## INSTRUCTION
Return, word for word, the lines of the listing below from the one with "line: (929, 328) -> (1388, 529), moved" through the one with "line: (1066, 823)", and no other lines.

## AVAILABLE RECORDS
- Opening Delimiter -
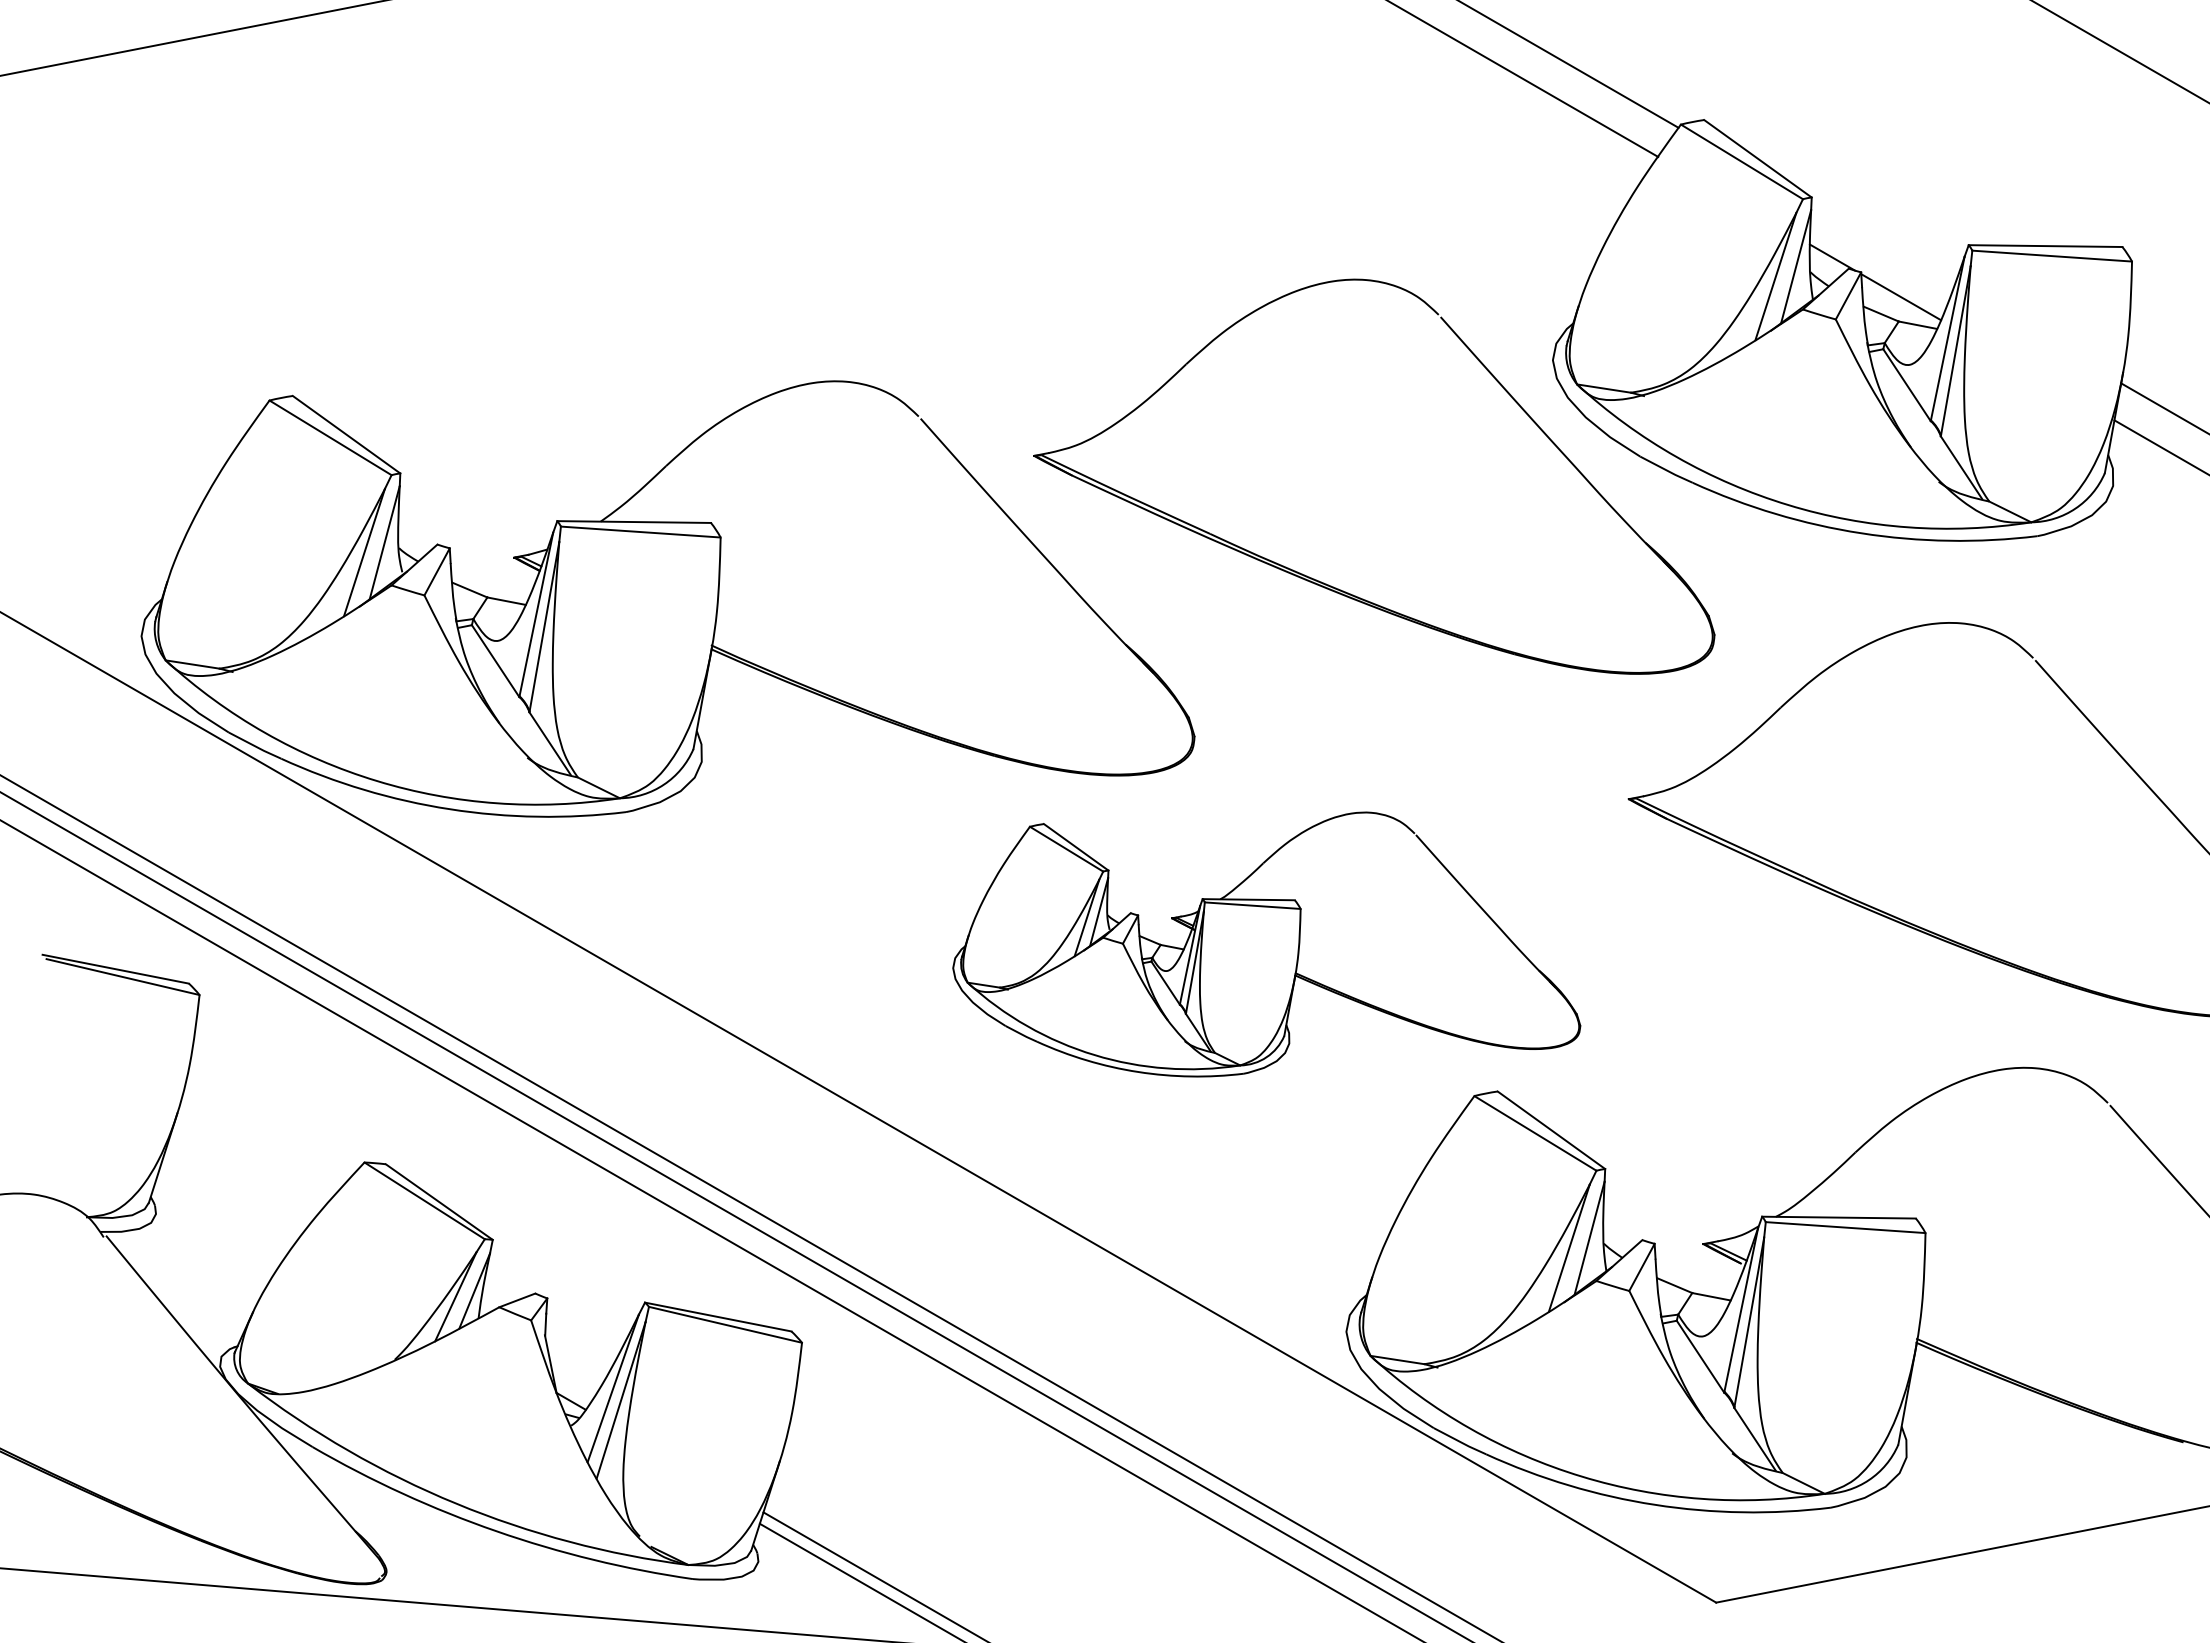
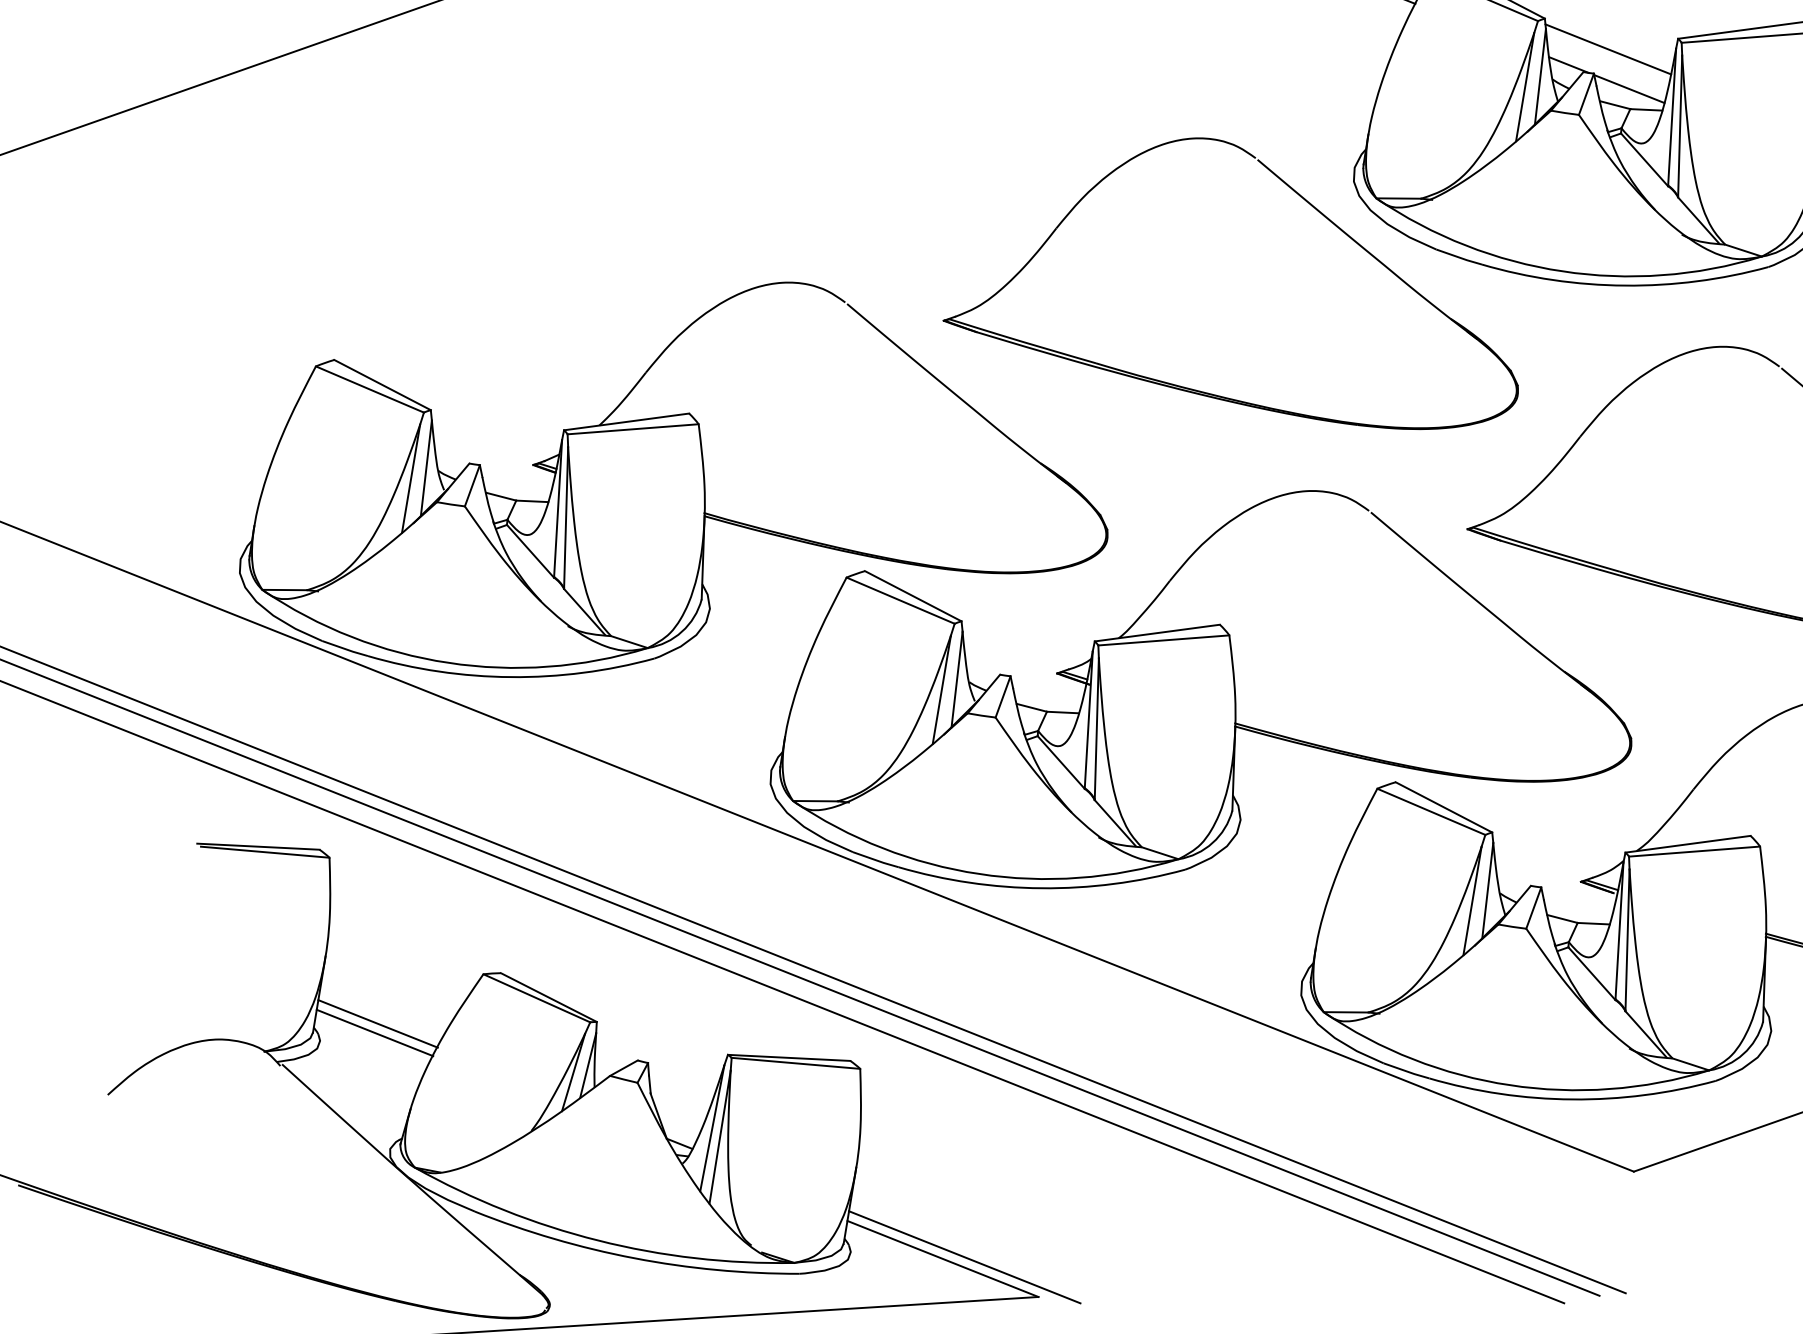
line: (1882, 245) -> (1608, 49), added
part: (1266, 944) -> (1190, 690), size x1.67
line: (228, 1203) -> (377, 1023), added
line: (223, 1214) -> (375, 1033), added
- Closing Delimiter -
- Opening Delimiter -
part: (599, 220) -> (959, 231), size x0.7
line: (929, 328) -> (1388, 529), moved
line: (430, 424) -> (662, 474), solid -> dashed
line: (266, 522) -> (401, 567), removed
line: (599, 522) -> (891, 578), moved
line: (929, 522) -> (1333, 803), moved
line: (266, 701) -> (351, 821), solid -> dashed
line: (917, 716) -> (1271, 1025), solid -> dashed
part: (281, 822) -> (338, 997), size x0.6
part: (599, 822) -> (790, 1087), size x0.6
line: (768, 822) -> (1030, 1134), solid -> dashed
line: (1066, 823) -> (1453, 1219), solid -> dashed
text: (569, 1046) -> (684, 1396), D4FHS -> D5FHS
- Closing Delimiter -
## TASK ANSWER
line: (929, 328) -> (1388, 529), moved
line: (430, 424) -> (662, 474), solid -> dashed
line: (266, 522) -> (401, 567), removed
line: (599, 522) -> (891, 578), moved
line: (929, 522) -> (1333, 803), moved
line: (266, 701) -> (351, 821), solid -> dashed
line: (917, 716) -> (1271, 1025), solid -> dashed
part: (281, 822) -> (338, 997), size x0.6
part: (599, 822) -> (790, 1087), size x0.6
line: (768, 822) -> (1030, 1134), solid -> dashed
line: (1066, 823) -> (1453, 1219), solid -> dashed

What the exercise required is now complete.